What is being asked | Rewrite the material below, replacing every "pose" with "camera" and changing nothing else. Leave the pictures out of your version.

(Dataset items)
============================================================

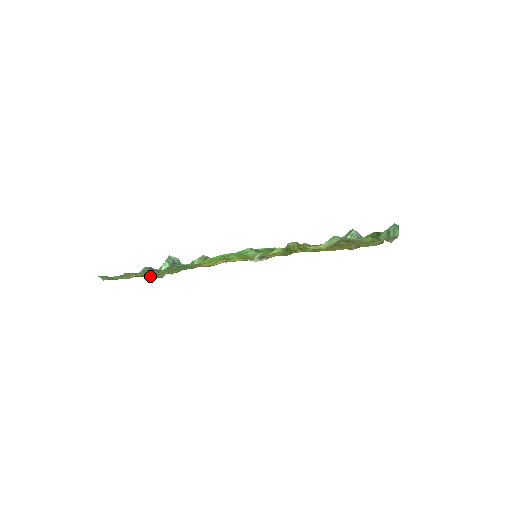
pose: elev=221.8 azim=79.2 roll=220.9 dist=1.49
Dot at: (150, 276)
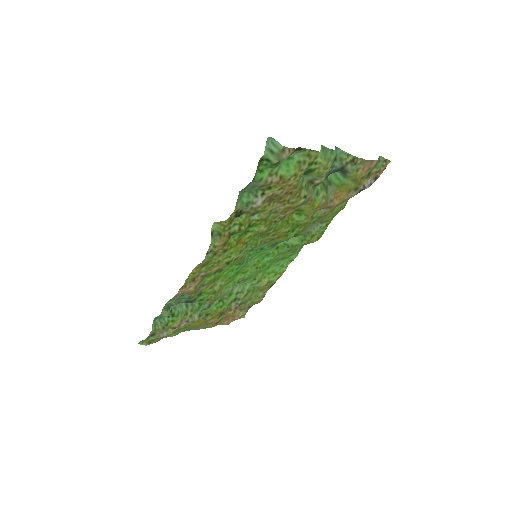
Dot at: (177, 324)
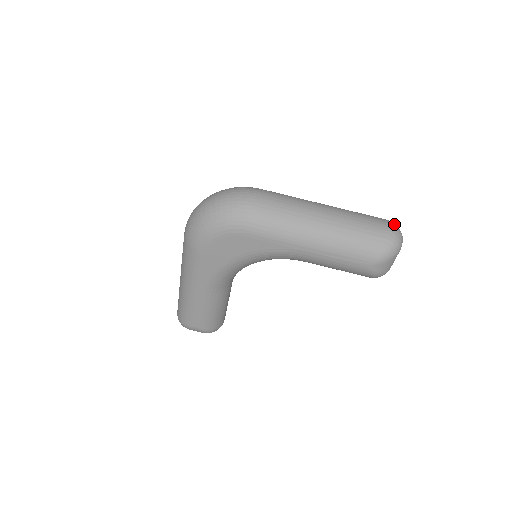
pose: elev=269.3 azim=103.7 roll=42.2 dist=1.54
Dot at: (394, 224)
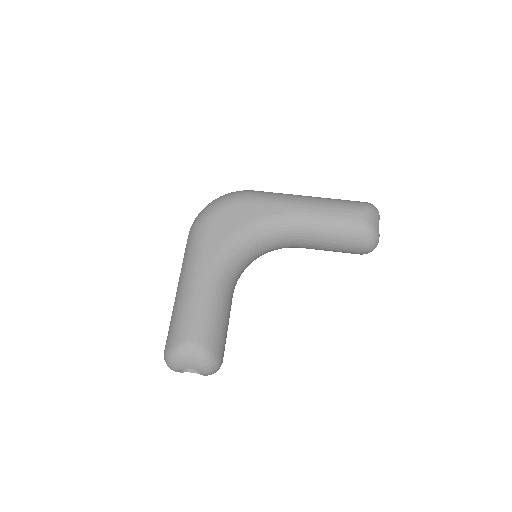
Dot at: occluded
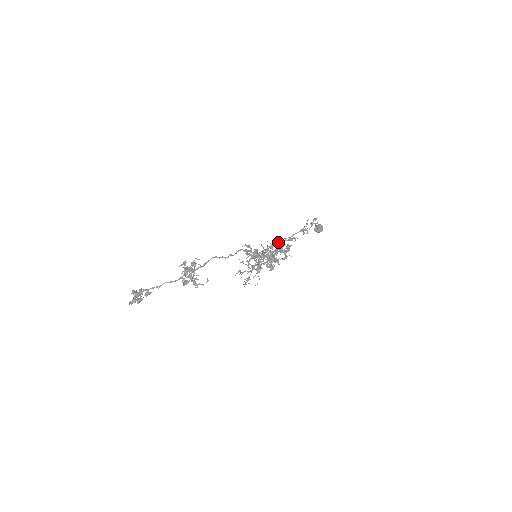
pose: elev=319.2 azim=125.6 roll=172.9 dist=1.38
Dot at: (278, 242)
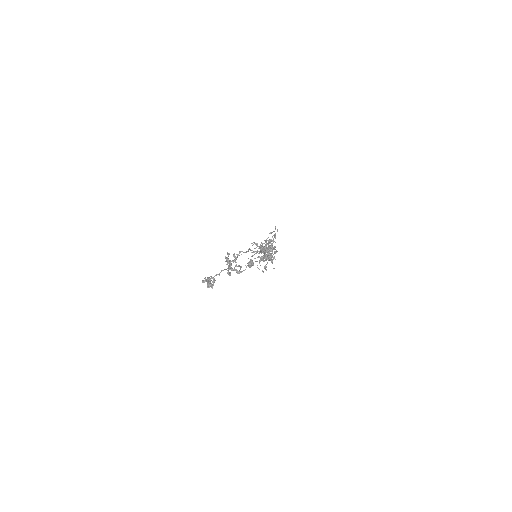
Dot at: occluded
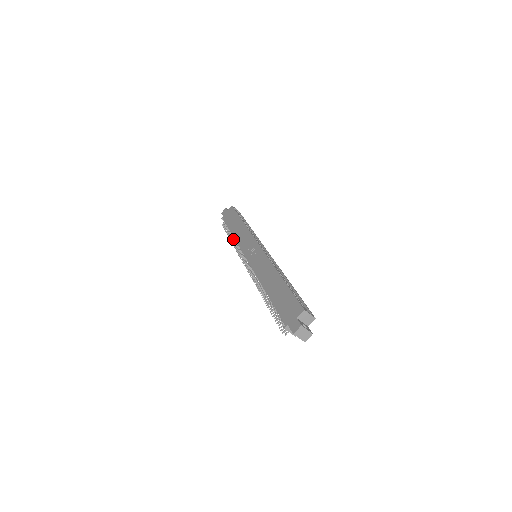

============================================================

Solution for this exercise |
camera: elev=221.8 azim=79.2 roll=220.9 dist=1.49
Dot at: (150, 276)
Dot at: (177, 324)
camera: elev=269.3 azim=103.7 roll=42.2 dist=1.54
Dot at: (394, 224)
Dot at: occluded
camera: elev=319.2 azim=125.6 roll=172.9 dist=1.38
Dot at: (278, 242)
Dot at: occluded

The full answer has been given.